Unless further extensions are made through the CY 2024 Medicare Physician Fee Schedule (MPFS) Final Rule, the following flexibilities will end on December 21, 2023:

  • Distant site practitioners will be reimbursed based on the MPFS facility rate for all telehealth services (services furnished by practitioners in office settings will no longer be paid at the rate they would be paid if the services were furnished in person).
  • Immediate availability for direct supervision cannot be via telehealth.
  • Telehealth services added to the Medicare Telehealth List on a Category 3 basis will come off the list (*services that were added temporarily, but not on a Category 1, 2, or 3 basis will come off the Telehealth List on October 9, 2023 (151 days after the PHE ends, unless further extended)).

December 31, 2024

Fortunately, several of the more challenging Medicare payment restrictions were extended through December 31, 2024, by the Consolidated Appropriations Act (CAA), 2023. Due to the CAA extension, Medicare will continue to pay for telehealth services:

  • Furnished to Medicare beneficiaries in urban sites and in their homes.
  • Furnished by physical therapists, occupational therapists, speech-language pathologists, audiologists, and federally qualified health centers (FQHCs).
  • Furnished using audio-only technology.
  • Furnished to beneficiaries in their homes for the purposes of diagnosis, evaluation, or treatment of mental health disorders without an in-person visit within six months before the first telehealth visit and every 12 months thereafter.
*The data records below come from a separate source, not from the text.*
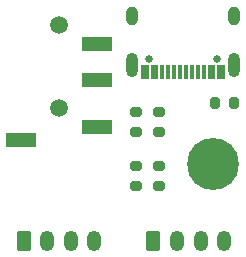
<source format=gts>
G04 #@! TF.GenerationSoftware,KiCad,Pcbnew,(6.0.5)*
G04 #@! TF.CreationDate,2022-07-09T20:46:05-07:00*
G04 #@! TF.ProjectId,interface,696e7465-7266-4616-9365-2e6b69636164,1*
G04 #@! TF.SameCoordinates,Original*
G04 #@! TF.FileFunction,Soldermask,Top*
G04 #@! TF.FilePolarity,Negative*
%FSLAX46Y46*%
G04 Gerber Fmt 4.6, Leading zero omitted, Abs format (unit mm)*
G04 Created by KiCad (PCBNEW (6.0.5)) date 2022-07-09 20:46:05*
%MOMM*%
%LPD*%
G01*
G04 APERTURE LIST*
G04 Aperture macros list*
%AMRoundRect*
0 Rectangle with rounded corners*
0 $1 Rounding radius*
0 $2 $3 $4 $5 $6 $7 $8 $9 X,Y pos of 4 corners*
0 Add a 4 corners polygon primitive as box body*
4,1,4,$2,$3,$4,$5,$6,$7,$8,$9,$2,$3,0*
0 Add four circle primitives for the rounded corners*
1,1,$1+$1,$2,$3*
1,1,$1+$1,$4,$5*
1,1,$1+$1,$6,$7*
1,1,$1+$1,$8,$9*
0 Add four rect primitives between the rounded corners*
20,1,$1+$1,$2,$3,$4,$5,0*
20,1,$1+$1,$4,$5,$6,$7,0*
20,1,$1+$1,$6,$7,$8,$9,0*
20,1,$1+$1,$8,$9,$2,$3,0*%
G04 Aperture macros list end*
%ADD10C,0.650000*%
%ADD11R,0.300000X1.150000*%
%ADD12O,1.000000X1.600000*%
%ADD13O,1.000000X2.100000*%
%ADD14RoundRect,0.200000X-0.275000X0.200000X-0.275000X-0.200000X0.275000X-0.200000X0.275000X0.200000X0*%
%ADD15C,1.500000*%
%ADD16R,2.500000X1.200000*%
%ADD17RoundRect,0.200000X0.275000X-0.200000X0.275000X0.200000X-0.275000X0.200000X-0.275000X-0.200000X0*%
%ADD18RoundRect,0.250000X-0.350000X-0.625000X0.350000X-0.625000X0.350000X0.625000X-0.350000X0.625000X0*%
%ADD19O,1.200000X1.750000*%
%ADD20RoundRect,0.200000X0.200000X0.275000X-0.200000X0.275000X-0.200000X-0.275000X0.200000X-0.275000X0*%
%ADD21C,0.700000*%
%ADD22C,4.400000*%
G04 APERTURE END LIST*
D10*
X69390000Y-55105000D03*
X63610000Y-55105000D03*
D11*
X69850000Y-56170000D03*
X69050000Y-56170000D03*
X67750000Y-56170000D03*
X66750000Y-56170000D03*
X66250000Y-56170000D03*
X65250000Y-56170000D03*
X63950000Y-56170000D03*
X63150000Y-56170000D03*
X63450000Y-56170000D03*
X64250000Y-56170000D03*
X64750000Y-56170000D03*
X65750000Y-56170000D03*
X67250000Y-56170000D03*
X68250000Y-56170000D03*
X68750000Y-56170000D03*
X69550000Y-56170000D03*
D12*
X70820000Y-51425000D03*
D13*
X62180000Y-55605000D03*
X70820000Y-55605000D03*
D12*
X62180000Y-51425000D03*
D14*
X64500000Y-64175000D03*
X64500000Y-65825000D03*
D15*
X56000000Y-52225000D03*
X56000000Y-59225000D03*
D16*
X59250000Y-56825000D03*
X59250000Y-53825000D03*
X52750000Y-61925000D03*
X59250000Y-60825000D03*
D17*
X64500000Y-61225000D03*
X64500000Y-59575000D03*
X62500000Y-61225000D03*
X62500000Y-59575000D03*
D14*
X62500000Y-64175000D03*
X62500000Y-65825000D03*
D18*
X64000000Y-70450000D03*
D19*
X66000000Y-70450000D03*
X68000000Y-70450000D03*
X70000000Y-70450000D03*
D20*
X70825000Y-58800000D03*
X69175000Y-58800000D03*
D18*
X53000000Y-70450000D03*
D19*
X55000000Y-70450000D03*
X57000000Y-70450000D03*
X59000000Y-70450000D03*
D21*
X70650000Y-64000000D03*
X67350000Y-64000000D03*
X67833274Y-65166726D03*
X69000000Y-62350000D03*
X67833274Y-62833274D03*
X69000000Y-65650000D03*
D22*
X69000000Y-64000000D03*
D21*
X70166726Y-62833274D03*
X70166726Y-65166726D03*
M02*

</source>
On May 9th, the DEA and SAMHSA issued a Temporary Rule to extend temporary exceptions to the Ryan Haight Act and the DEA's implementing regulations, which have allowed practitioners to prescribe controlled substances without a prior in-person evaluation during the PHE. Telehealth flexibilities regarding the prescription of controlled substances would have expired May 11, 2023, but the Temporary Rule will keep them in place through November 11, 2023. Additionally, for any practitioner-patient telemedicine relationships that have been or will be established on or before November 11, 2023, these telemedicine flexibilities will continue to be permitted via a one-year grace period through November 11, 2024. In the meantime, the DEA and SAMHSA will review comments on the two proposed rules issued on March 1, 2023, and will determine the appropriate policies to finalize with respect to the use of telemedicine to prescribe controlled substances. The stated goal of the temporary rule is to ensure a smooth transition, and to allow time for providers to come into compliance with any new standards or safeguards that the DEA and/or SAMHSA promulgate in subsequent final rules.

DISCLAIMER: Because of the generality of this update, the information provided herein may not be applicable in all situations and should not be acted upon without specific legal advice based on particular situations.